→ **DIRECTIONS**
Identify the line in which "pinky pip: (453, 369)" appears, then reproduce that line and all remaining lines of the records word for word.

(Records from a data source)
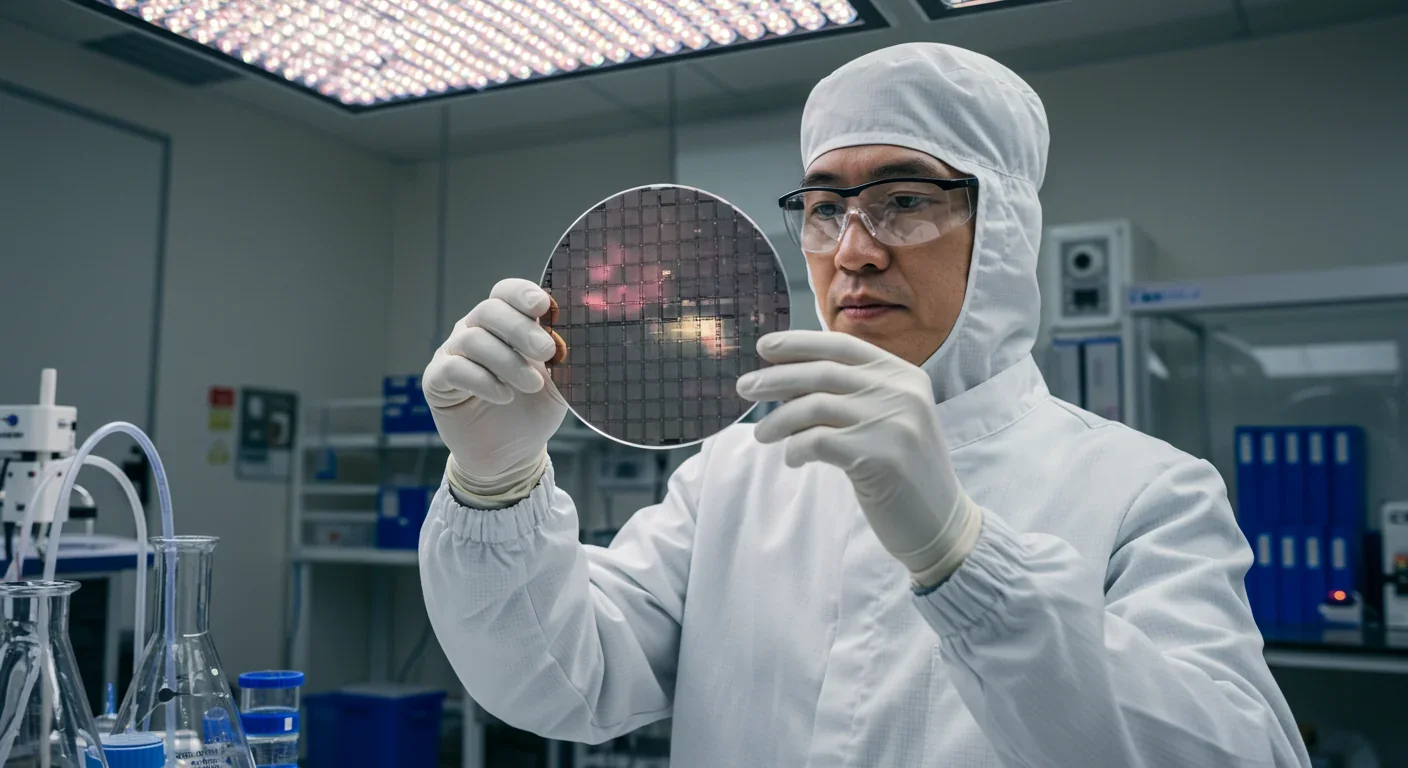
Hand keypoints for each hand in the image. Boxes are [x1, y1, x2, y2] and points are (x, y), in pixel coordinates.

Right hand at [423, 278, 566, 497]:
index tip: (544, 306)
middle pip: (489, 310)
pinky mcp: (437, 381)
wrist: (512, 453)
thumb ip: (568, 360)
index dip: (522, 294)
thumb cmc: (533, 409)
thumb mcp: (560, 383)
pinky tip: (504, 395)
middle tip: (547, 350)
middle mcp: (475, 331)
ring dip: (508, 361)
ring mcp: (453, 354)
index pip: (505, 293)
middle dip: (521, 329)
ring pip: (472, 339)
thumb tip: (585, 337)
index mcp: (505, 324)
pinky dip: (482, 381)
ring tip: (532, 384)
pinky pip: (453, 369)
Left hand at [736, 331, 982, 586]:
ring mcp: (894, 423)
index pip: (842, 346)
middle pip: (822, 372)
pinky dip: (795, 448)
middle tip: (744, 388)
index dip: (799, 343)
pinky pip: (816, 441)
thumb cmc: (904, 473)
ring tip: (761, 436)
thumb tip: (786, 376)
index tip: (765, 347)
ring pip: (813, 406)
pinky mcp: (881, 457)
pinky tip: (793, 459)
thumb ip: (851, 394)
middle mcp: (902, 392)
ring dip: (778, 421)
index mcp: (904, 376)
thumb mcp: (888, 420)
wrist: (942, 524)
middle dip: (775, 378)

→ **OUTPUT BELOW**
pinky pip: (453, 369)
Left hand at [736, 331, 982, 586]:
ring mcp: (894, 423)
index pip: (842, 346)
middle pip: (822, 372)
pinky dip: (795, 448)
middle tip: (744, 388)
index dip: (799, 343)
pinky pip: (816, 441)
thumb cmc: (904, 473)
ring tip: (761, 436)
thumb tip: (786, 376)
index tip: (765, 347)
ring pip: (813, 406)
pinky mcp: (881, 457)
pinky tip: (793, 459)
thumb ip: (851, 394)
middle mcp: (902, 392)
ring dip: (778, 421)
index mcp: (904, 376)
thumb mcp: (888, 420)
wrist: (942, 524)
middle dip: (775, 378)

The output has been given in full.